This Sumo Bot was the Century High School, from Rochester, Minnesota, Science Olympiad Team's entry into the State Competition on March 5, 2011. Although we didn't do so well (25th out of 32 teams), I still decided to showcase my hard work, and to provide tips for other people.
Here's a brief overview of the competition:
Science Olympiad is a team-based science competition with events ranging from so-called "study events" to "lab events" to the menacing "build events." Sumo Bots is one of these "build events." Sumo Bots consists of two robots specifically designed to push the other robot out of a "Sumo Ring."
I"m entering it into the 13-18 NRW Contest Category.
Step 1: A Not-So-Brief Overview
Now for the extended overview of Science Olympiad, and specifically, the Sumo Bots competition:
Science Olympiad is, as I stated previously, a team-based science competition. Competitions include Invitationals hosted by schools around the state, Regionals, State, and Nationals. According to the Science Olympiad National website, soinc.org , Science Olympiad has been around for 27 years, and "has led a revolution in science education." Teams, for Division C (high school division), are made up of 15 members, who participate in multiple events, usually with different partners for each event. Events range from "lab events", such as Chemistry Lab and Forensics, to "study events", such as Ornithology and Fossils, to "build events", such as Mission Possible and Sumo Bots.
That wasn't too bad, was it?
Now for the exhaustive description of the Sumo Bots event (or rather, the event rules sheets).
The main points of the sheet are the "Construction Overview" and the "Competition" sections. The images highlight the restrictions on the construction and some parts of competition. Essentially, the competition consists of two robots trying to push the other robot out of the ring. Should one robot leave on its own, it will have five seconds to re-enter without forfeiting. Robots cannot deliberately stall for 15 seconds, but it is up to the judges to determine the definition of stalling.
Step 2: Inspiration
Being a sixteen year old junior in high school, I didn't have much experience with RC, so I needed enormous amounts of help. Some of the greatest inspiration for every Science Olympiad event (including Sumo Bots) came from the Science Olympiad Wiki, at scioly.org . The forums linked me to www.geekshavefeelings.com for inspiration. The author of Geeks Have Feelings constructed two previous Sumo Bots, and posted pictures, videos, and general descriptions and tips on the design. His design, Harpy I, was the main source of inspiration here, along with the general robotic and RC guidance of Mr. Bart McCoy and the local hobby store owner.
Step 3: Materials
Our team gave us a budget of $100 for Sumo Bots.
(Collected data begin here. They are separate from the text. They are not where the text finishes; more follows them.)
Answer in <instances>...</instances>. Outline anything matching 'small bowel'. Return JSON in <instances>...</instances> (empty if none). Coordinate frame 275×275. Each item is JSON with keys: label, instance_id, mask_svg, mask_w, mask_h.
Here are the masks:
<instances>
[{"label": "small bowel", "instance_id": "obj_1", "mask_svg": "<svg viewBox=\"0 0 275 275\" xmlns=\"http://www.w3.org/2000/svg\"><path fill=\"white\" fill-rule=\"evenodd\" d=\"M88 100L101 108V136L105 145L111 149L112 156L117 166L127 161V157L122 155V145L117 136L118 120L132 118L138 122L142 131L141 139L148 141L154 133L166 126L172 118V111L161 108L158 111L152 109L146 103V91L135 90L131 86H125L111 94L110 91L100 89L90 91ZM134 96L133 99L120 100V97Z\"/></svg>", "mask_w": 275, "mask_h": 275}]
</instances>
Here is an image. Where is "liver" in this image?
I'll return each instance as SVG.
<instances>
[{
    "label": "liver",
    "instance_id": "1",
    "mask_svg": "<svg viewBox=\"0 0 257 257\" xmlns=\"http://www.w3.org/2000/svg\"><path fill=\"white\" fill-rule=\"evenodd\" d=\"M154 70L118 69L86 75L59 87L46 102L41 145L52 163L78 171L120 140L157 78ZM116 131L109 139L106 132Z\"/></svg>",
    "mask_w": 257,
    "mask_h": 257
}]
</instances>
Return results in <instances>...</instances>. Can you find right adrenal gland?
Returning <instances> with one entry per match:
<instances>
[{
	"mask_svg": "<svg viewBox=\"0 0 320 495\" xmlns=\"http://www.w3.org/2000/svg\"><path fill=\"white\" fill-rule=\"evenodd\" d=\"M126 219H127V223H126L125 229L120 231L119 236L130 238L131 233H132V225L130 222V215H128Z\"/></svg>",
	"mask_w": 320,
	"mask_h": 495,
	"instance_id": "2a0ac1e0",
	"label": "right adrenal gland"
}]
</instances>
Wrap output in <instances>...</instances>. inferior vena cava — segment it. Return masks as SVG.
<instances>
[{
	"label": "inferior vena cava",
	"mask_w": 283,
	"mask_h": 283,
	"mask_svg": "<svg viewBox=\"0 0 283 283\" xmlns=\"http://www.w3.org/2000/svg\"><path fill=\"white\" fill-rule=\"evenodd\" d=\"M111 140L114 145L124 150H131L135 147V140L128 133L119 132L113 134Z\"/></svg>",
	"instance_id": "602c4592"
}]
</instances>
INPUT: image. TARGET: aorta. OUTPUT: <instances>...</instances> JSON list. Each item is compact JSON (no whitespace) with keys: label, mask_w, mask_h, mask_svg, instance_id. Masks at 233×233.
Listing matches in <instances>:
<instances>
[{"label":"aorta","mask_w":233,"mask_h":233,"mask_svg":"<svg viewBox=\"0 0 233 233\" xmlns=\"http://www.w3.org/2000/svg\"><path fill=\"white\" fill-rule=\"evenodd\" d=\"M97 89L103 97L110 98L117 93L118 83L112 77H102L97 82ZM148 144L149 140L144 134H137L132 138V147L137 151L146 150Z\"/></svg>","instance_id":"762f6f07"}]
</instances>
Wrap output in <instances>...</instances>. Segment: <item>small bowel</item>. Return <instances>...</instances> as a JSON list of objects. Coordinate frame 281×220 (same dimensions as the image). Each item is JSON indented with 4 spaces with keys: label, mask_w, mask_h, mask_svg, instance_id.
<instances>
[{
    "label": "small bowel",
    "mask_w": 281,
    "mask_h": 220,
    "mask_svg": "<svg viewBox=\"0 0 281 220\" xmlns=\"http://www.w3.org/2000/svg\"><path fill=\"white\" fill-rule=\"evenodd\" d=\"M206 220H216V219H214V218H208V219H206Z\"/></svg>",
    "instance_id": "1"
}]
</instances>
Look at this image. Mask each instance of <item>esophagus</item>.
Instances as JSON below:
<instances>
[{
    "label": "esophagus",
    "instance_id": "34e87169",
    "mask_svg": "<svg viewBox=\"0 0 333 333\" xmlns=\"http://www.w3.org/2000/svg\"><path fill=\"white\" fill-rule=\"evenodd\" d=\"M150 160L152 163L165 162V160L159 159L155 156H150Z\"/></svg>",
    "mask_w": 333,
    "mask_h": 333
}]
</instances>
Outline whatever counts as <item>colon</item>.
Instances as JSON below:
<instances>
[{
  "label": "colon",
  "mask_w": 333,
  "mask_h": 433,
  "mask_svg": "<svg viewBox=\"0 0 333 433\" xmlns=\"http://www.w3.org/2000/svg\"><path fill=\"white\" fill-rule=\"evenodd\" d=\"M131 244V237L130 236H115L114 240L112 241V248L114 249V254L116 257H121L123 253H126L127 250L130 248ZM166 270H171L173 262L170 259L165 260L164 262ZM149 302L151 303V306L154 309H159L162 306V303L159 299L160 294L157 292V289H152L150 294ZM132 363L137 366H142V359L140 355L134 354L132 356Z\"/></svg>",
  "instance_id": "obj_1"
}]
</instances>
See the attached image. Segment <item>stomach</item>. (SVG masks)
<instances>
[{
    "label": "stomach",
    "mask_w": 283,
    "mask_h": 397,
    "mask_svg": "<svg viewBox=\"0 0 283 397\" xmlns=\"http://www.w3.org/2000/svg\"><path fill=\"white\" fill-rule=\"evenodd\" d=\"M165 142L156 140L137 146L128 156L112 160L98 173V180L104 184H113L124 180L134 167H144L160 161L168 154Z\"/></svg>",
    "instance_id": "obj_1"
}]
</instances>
Sadly, that budget was not kept, as we spent roughly $200 on the project, but we financed it through "private investment," the parents of the four of us assigned to this project.
1 GWS 4-Channel RC Transmitter/Receiver Combo
2 Tazer 15T Forward/Reverse Electronic Speed Control
2 GWS EPS-350C (RC Airplane power system motors)
2 Spare wire connectors for Airplane Motors (taken from broken airplane batteries)
1 Kyosho Plug #14 Wires
1 Tamiya Plug #14 Wires (set of two)
1 Package of 2 Foam Racing Tires
1 7.2 V NiMH RC Battery
4 AA Batteries
Pine Wood Scraps
1 Large Zip Tie
Scrap 1/4" Thick Plexiglass
Small Wood Screws
Random Nails (or other form of weight)
Package of 4 Locking Nuts
Peak Battery Charger
Step 4: WARNING!!
The following steps use the GWS airplane motors. However, after taking this robot to State competition (the first time it was unveiled), I lost both of my first two matches for two reasons, both of which come from the motors. In the first round, I lost because the airplane motors had very little torque, especially compared to my opponent. The second problem arose in the second match. I lost the second match because the motors go too fast, even for lock nuts, so the left lock nut came off, forcing the robot to try to drive and win using only the right wheel. Needless to say, this isn't a great tactic, and it failed for me, even though, in my opinion, my robot was "stalling." So be forewarned, do not use airplane motors, unless you are willing to work with the gears themselves, instead of purchasing a pre-made airplane gearbox. According to the forums on scioly.org, a better method would have been salvaging "broken" electric screwdriver motors.
Step 5: Soldering
In order for the ESCs to control the motors, they must be able to connect to each other.
To get the electronics to work together, two "conversion" wires must be made:
Strip the ends of the two "Airplane Wire Connectors" and slide back the plastic covering on the ESCs motor-controlling wires.
Match red-red and black-black.
Crimp the metal covering to hold the wires in place.
Solder the wires together, one "Airplane Wire Connector" to one ESC. (In order to keep separate the wires while working, I used clothespins and wire clips to prop up the wires.)
Slide the plastic covers back over the connection, to protect them.
In order for each ESC to receive power, it must be hooked up to the battery independently. This is achieved by wiring the battery to the ESCs in parallel, so both ESCs receive the full 7.2V. To do this:
Strip the ends of all the replacement/extension #14 wires.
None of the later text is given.